Big Debate: Did the industry get off lightly in the white paper proposals where advertising is concerned?
Gamban CEO Matt Zarb-Cousin and Sarah MacDonald, partner at Wiggin, answer this month's burning question


Yes – Matt Zarb-Cousin, co-founder of Gamban
Director of Clean Up Gambling

While the white paper included a plethora of harm-reduction policies, such as a statutory levy to fund research, education and treatment, affordability checks and stake limits on slots, the industry got off lightly on advertising, promotion and sponsorship.
The work of The Big Step and the Coalition Against Gambling Ads ultimately pressured the Premier League into agreeing to ban front-of-shirt gambling sponsors, yet the government could have gone much further. Children are growing up in an environment where gambling advertising is ubiquitous, and this degree of normalisation risks offsetting any education they might receive seeking to inform them of the harm gambling can cause. So, when young people turn 18, they are desperate to take advantage of the offers that have been promoted to them across the years leading up to that point. And it is those under the age of 25, due in part to the developmental stages of the brain, who are most at-risk of developing a gambling disorder.
Were it not for vested interests beyond the gambling industry, such as in sport and the media, lobbying against reform, then perhaps the Department for Culture, Media and Sport might have. In any case, their proposed reforms to the sector will at least make the industry safer, given the promotion of them will now continue.
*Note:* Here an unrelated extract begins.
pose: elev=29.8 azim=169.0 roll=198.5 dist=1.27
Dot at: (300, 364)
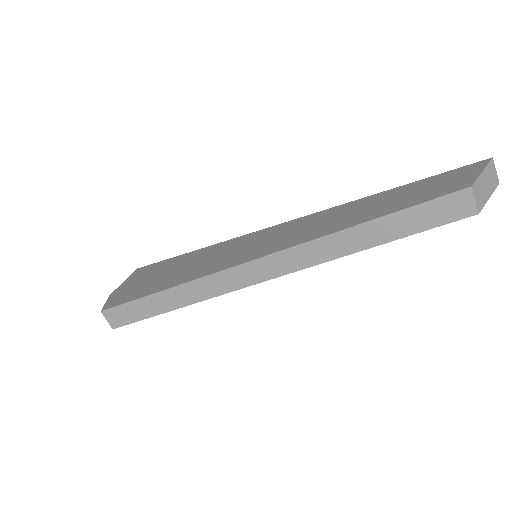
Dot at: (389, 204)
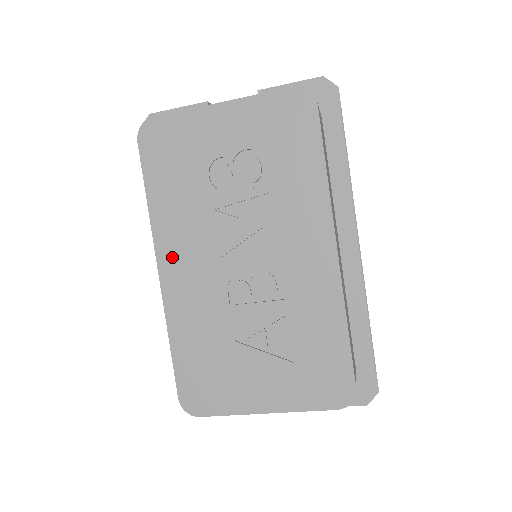
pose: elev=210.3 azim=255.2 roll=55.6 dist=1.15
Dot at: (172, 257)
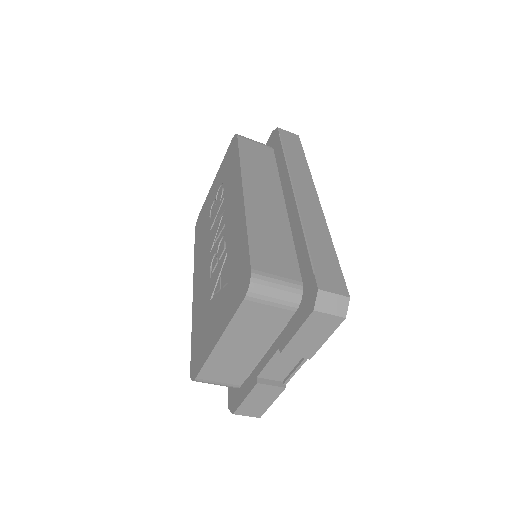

If anything, it might put more pressure on the government to deliver those reforms quickly, given it is allowing the promotion of a sector it has conceded isn’t regulated to an adequate level to prevent harm.
Direct marketing, such as bonuses and free bets, will however be consulted on this year to ensure they are used in a socially responsible way. We’d like to see the Information Commissioner’s Office’s investigation into gambling industry data abuse feed into that. Inducements to stimulate engagement directed toward those known to be at risk should not be permitted and these run entirely contrary to any notion of safer gambling.
No – Sarah MacDonald, partner at Wiggin

By the time the paper was published, there was no expectation of an all-out advertising ban. Some groups were hoping for one, so they might regard anything less as a ‘light touch’.
Similarly, the lack of legislative amendments to gambling sponsorship of sports properties has been headline-grabbing, but few commentators have looked at the impact of the ‘strong’ appeal test on the reduction of advertising materials that many UK football sponsorship arrangements would have produced.
If we were to only look at two of the white paper’s proposals for gambling advertising likely to significantly impact the industry, the following probably make it to the top of the list.
First, the restrictions on bonuses. How do operators assess the behavioural markers of those customers not demonstrating ‘strong’ indicators of harm? While we won’t know how this assessment should be made until after the consultation, this doesn’t appear to be easy at first blush and extends further than the scheme proposed by the Gambling Commission. It’s likely the consultation around the mechanics of bonus offers will result in a large-scale simplification of these marketing tools, even without the introduction of caps and time limits.
Secondly, direct marketing consent and clear opt-in. Removing the ability for the industry to rely on the ‘soft opt-in’ for direct marketing of similar goods could have a huge impact on those larger operators’ ability to cross-sell. The level of consent granularity put forward will place pressure on operator resources.
While the zero-tolerance approach the ASA takes for digital, targeted advertising being seen by under-18s is already a high bar, the new requirement to supplement targeting strategy with ‘de-targeting’ data is not as easy as it sounds. There are particular difficulties with this when some of the data sets have already been identified as not robust, leaving the industry scratching its head as to how workable this is in practice.